Python | Wordle Start Word Ranker

Project Website | GitHub

I’m a little behind the curve, now that Wordle has been bought out by The New York Times. They immediately let us know they would be placing it behind a paywall, but there are literally dozens of us with Wordle clones ready to be of use

My project started with a discussion with my Dad. He tells me “stare” is a fantastic word to start with. He goes on about the vowels and common letters. I drop a far less appropriate word as a starter and assert surely my word is better!

I had no way of proving either way, but then I realized. I know how to program and I had been putting effort into learning Python at a more fundamental level for an upcoming job interview. I realized, this is a great showcase project.

While I knew my potential new job utilized Flask, I decided to go with FastAPI on the recommendation of a few Python developers I knew. It was the hip new framework and borrowed the same principles as Flask so I gave it a go.

It’s fairly standard in terms of setting up a route, it supports rendering HTML directly and even includes Swagger-UI for API documentation built right in.

I filtered through a few iterations of wordlist formats and finally found the actual wordlist Wordle uses. I settled on using sets, as a way to ensure the data was unique and I was looping through the entire item list so it didn’t really matter how I stored them. Since I had already created methods to import a raw list or a CSV, I decided to keep those abilities for later down the road when I wanted to make my own custom Wordle game.

Next I created a class for managing the guess attempts. It would store the wordlist and provide a way check a word against the wordlist for efficiency or compare 2 words together to see which was superior. That was after all, the purpose for writing the program. I had to prove my Dad wrong.

I hadn’t looked at Wordles source code at this point, I wanted to figure out everything from the ground up. The method used to check a word as a guess was fairly straight forwarded. Was the value at a specific index in the guess the same as the value in the selected word at that index? No? Is it at least in the word somewhere? No? Then it’s not anywhere and gray tile it.

This method worked fairly well and resulted in a list of guess attempts, all averaged down to a handy percentage. How likely you were to get a green, yellow, and gray tile with any given word. It was a little confusing from an outsiders point of view, so I added everyones favorite ranking method.

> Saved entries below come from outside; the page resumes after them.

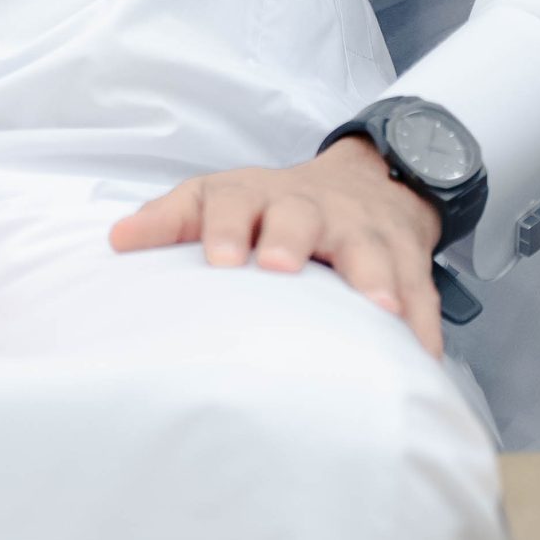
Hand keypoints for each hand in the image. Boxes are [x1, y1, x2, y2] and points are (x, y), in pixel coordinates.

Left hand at [107, 138, 446, 358]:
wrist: (365, 182)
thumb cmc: (272, 206)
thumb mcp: (218, 198)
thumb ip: (171, 220)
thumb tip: (116, 242)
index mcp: (256, 195)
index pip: (230, 200)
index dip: (223, 226)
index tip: (217, 260)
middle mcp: (310, 208)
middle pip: (299, 214)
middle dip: (290, 237)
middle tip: (279, 266)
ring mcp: (362, 232)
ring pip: (369, 250)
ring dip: (373, 277)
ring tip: (377, 311)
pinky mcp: (405, 259)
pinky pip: (419, 290)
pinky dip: (423, 322)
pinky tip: (422, 356)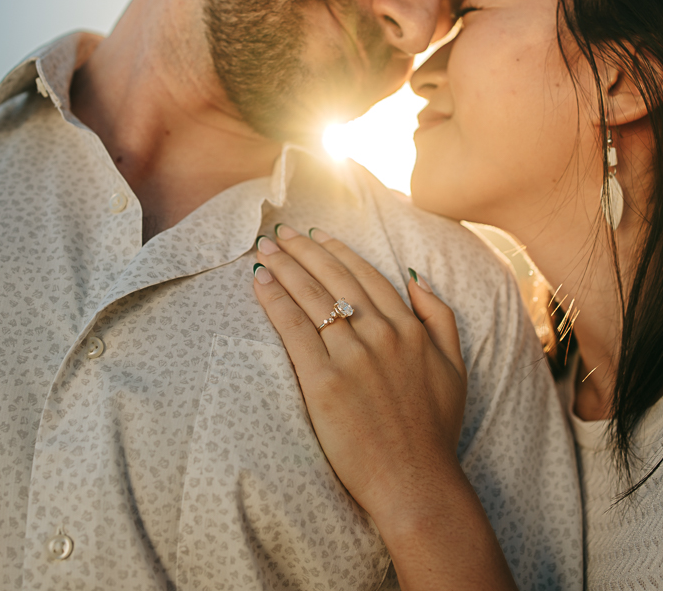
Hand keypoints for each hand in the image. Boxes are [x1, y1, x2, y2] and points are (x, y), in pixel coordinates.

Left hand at [252, 226, 466, 527]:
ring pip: (313, 297)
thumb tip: (415, 276)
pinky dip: (276, 301)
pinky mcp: (325, 382)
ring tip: (265, 250)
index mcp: (410, 328)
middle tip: (280, 232)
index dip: (337, 250)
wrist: (417, 484)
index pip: (366, 275)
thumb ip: (439, 316)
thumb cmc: (435, 431)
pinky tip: (260, 283)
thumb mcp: (455, 366)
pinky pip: (295, 329)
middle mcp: (381, 334)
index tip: (316, 234)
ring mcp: (353, 357)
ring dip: (285, 267)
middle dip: (304, 250)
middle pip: (335, 278)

The “Whose Line Is It Anyway” method.
If you get a green tile, it’s worth 2 points, yellow tile is 1, gray tile is 0. Average them together and you generally get a number between 1 and 3. The higher the number the better, but is it really scientific? Remember, the lines are made up and the points don’t matter.

After the underlying mechanics were working, I had to attach the guess class to the actual API so I could work with it outside of my own computer. I setup a few endpoints for a single word versus comparing them and even setup a highscore function to keep track of the best found words. In the past I had used Bootstrap to stand up a simple website UI, exactly like I was doing.

I’m unsure where Bootstrap went wrong, but I miss Bootstrap 3. It made sense, had a simple grid system and panels. I loved the look of panels, now I just have accordions.. and they misbehave across browers if you want them static.. anyway, I cobbled together enough of a UI and presented it to my Dad.

Unfortunately… “stare” was way better than the vulgar word I came up with. It sparked interest in my Dad, who at this point became a preacher of Wordle and his son’s websites. Within a few hours of showing it to my Dad, I had 10’s of hits on my test docker container. I had been running the program from my VSCode while I worked on it, and my Dad had decided we’re in production!

I quickly finished the error handling (as of writing they are still javascript alert boxes) and built a docker container utilizing my GitLab CI/CD. Created a few test cases for the API and had a full image I could deploy.

I run a Portainer instance that helps me maintain my internal docker hosts, it was trivial to connect Portainer to my GitLab container registry and load the image onto my main “just for fun” host.

I’m working on a second iteration that allows you to upload a custom Wordle list and create your own Wordle game to play amongst your friends and family. With NYT buying up Wordle, I’m sure a free alternative will be welcomed by the community.